Trump had various themes to which he returned many times, including his own successes, allegations of electoral fraud, attacks on Biden’s son, and the suggestion that his opponent would be beholden to extremists and radicals. Only one line, however, came across as strategically planned: “I’ve done more in 47 months than you did in 47 years, Joe.”
Biden was prepared with many quotable messages. On the state of the nation: “Under this president, we’ve become weaker, sicker, more divided and more violent.” On the COVID-19 pandemic: “It is what it is because you are who you are.” On foreign policy: “He’s Putin’s puppy. He still refuses to even say anything to Putin about the bounty on the heads of American soldiers.” On trade: “[Trump] talks about the art of the deal; China’s perfected the art of the steal.”
The line that produced the most surprise was almost certainly unplanned.
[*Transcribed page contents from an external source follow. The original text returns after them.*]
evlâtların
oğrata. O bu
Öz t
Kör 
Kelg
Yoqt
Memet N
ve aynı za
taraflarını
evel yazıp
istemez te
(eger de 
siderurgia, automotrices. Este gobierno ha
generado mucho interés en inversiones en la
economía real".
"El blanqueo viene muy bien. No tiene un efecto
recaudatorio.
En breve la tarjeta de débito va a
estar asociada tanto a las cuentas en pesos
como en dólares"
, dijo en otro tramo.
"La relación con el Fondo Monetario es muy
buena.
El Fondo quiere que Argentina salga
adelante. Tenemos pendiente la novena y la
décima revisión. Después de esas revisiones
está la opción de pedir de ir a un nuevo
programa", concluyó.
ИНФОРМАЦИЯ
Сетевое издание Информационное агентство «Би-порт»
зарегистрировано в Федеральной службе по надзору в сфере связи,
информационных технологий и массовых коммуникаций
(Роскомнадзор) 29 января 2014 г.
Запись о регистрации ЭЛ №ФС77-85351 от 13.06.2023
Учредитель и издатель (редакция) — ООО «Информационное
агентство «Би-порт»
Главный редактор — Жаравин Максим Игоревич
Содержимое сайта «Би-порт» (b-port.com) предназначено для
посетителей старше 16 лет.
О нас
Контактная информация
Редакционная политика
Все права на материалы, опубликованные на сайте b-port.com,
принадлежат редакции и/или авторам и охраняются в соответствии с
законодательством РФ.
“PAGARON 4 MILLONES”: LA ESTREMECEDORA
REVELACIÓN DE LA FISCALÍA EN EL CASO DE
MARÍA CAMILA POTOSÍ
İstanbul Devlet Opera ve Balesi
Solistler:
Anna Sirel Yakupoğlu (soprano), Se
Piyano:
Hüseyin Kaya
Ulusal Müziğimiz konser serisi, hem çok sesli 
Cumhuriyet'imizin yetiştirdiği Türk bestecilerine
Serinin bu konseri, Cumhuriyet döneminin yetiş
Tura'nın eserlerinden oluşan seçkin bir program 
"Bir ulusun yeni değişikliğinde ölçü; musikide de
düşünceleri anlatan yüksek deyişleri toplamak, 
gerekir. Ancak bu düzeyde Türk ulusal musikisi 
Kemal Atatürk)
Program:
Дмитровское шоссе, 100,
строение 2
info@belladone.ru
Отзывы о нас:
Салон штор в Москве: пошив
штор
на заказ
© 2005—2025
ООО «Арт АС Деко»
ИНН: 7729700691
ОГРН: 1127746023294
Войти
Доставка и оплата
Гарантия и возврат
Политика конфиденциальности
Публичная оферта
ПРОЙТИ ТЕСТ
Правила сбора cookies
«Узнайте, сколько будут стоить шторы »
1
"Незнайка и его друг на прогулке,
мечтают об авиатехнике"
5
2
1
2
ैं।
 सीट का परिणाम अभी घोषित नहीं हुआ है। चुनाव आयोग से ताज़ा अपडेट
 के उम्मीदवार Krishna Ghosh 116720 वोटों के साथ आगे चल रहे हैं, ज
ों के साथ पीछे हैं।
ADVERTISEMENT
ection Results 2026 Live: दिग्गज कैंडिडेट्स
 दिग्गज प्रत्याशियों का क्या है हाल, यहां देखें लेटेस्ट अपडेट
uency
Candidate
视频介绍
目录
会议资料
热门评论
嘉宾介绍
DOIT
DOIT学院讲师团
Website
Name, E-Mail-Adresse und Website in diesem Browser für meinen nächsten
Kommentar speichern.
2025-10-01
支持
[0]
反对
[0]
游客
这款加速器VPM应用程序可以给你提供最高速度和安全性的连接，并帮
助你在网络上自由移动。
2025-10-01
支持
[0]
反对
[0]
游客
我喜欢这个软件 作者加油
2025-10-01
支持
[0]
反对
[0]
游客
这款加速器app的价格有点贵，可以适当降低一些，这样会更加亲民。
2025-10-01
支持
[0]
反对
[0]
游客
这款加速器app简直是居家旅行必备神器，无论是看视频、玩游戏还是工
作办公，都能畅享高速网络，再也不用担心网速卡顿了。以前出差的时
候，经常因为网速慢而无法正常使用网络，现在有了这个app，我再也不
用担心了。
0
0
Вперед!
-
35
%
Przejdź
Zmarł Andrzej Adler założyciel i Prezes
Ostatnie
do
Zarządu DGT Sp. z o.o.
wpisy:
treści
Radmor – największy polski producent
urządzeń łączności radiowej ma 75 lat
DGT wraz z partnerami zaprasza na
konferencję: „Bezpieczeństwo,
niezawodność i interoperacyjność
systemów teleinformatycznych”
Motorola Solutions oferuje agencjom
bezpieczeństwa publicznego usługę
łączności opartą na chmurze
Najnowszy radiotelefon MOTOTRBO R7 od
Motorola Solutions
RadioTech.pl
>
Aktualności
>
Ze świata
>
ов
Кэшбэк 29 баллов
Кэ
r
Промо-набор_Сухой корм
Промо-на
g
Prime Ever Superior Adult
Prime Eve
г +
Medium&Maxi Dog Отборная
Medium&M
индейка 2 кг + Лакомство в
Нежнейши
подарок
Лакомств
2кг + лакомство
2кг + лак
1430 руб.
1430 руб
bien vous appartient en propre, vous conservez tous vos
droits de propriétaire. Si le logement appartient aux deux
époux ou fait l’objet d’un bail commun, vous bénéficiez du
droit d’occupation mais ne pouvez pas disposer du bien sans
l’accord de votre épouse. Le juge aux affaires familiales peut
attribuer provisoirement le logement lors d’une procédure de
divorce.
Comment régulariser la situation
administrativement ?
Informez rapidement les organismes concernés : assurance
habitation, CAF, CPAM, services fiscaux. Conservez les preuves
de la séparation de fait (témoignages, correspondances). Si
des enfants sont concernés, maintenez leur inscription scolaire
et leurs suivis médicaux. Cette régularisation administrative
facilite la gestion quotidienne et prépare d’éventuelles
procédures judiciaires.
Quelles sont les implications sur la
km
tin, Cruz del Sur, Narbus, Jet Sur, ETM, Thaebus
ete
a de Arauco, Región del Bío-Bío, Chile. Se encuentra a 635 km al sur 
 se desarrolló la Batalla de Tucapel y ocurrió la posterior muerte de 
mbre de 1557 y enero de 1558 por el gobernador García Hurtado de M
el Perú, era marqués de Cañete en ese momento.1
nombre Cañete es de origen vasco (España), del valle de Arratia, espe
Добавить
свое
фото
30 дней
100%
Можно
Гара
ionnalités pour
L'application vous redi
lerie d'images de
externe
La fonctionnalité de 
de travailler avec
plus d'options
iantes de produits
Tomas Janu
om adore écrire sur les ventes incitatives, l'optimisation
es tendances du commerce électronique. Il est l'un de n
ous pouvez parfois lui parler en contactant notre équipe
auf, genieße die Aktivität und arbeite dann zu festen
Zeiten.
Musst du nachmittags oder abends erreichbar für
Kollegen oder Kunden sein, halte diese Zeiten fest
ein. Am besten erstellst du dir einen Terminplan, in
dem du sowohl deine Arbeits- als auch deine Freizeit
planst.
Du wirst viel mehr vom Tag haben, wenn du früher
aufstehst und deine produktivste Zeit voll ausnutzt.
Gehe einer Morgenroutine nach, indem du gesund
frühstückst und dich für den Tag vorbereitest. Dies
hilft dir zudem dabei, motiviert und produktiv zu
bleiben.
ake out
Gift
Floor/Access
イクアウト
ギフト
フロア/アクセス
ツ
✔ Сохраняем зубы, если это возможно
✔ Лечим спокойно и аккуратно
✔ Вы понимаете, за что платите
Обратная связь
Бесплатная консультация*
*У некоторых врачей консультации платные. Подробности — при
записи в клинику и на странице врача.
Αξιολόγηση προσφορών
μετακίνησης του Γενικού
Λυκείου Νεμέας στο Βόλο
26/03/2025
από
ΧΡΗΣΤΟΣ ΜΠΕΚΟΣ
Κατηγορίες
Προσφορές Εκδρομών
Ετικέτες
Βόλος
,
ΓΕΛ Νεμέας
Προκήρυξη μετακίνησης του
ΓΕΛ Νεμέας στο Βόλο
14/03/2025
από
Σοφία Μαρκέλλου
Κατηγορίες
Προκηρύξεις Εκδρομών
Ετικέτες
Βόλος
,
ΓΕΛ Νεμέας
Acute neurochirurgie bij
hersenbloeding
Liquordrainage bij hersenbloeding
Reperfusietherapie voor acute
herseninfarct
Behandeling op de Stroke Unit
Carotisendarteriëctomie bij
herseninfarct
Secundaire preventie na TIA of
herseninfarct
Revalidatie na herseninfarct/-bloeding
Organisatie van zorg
When called upon to denounce a white supremacist group, Trump asked them to “stand back and stand by.”
5. Be authentic – and even vulnerable — but stay in control
Even Americans who are displeased with their presidential candidates should concede that each comes across as highly authentic.
Trump’s supporters see him as spontaneous, while his critics see him as unprepared. Either way, there’s little doubt that the emotion is genuine, and that he is as he seems. Biden’s emotion came through honestly, too, most notably when thinking about his sons — citing his late elder son’s service in Iraq and, in response to Trump’s attacks, his younger son’s struggle with addiction. This made him more relatable, vulnerable, and human — qualities that often create connection between leaders and audiences.
The most authentic moment, however, emerged when Biden responded to Trump’s interruptions (and the moderator’s inability to control them) with five unplanned, succinct and slightly restrained words: ‘Will you shut up, man?’. Some viewed the line as rude; others saw it as responding in kind.
Every leader aims to capture the moment, in a way that aligns them with their audience. In this short phrase, Biden didn’t just spawn a meme; he captured the zeitgeist of a country weary of its politics – for a moment, at least.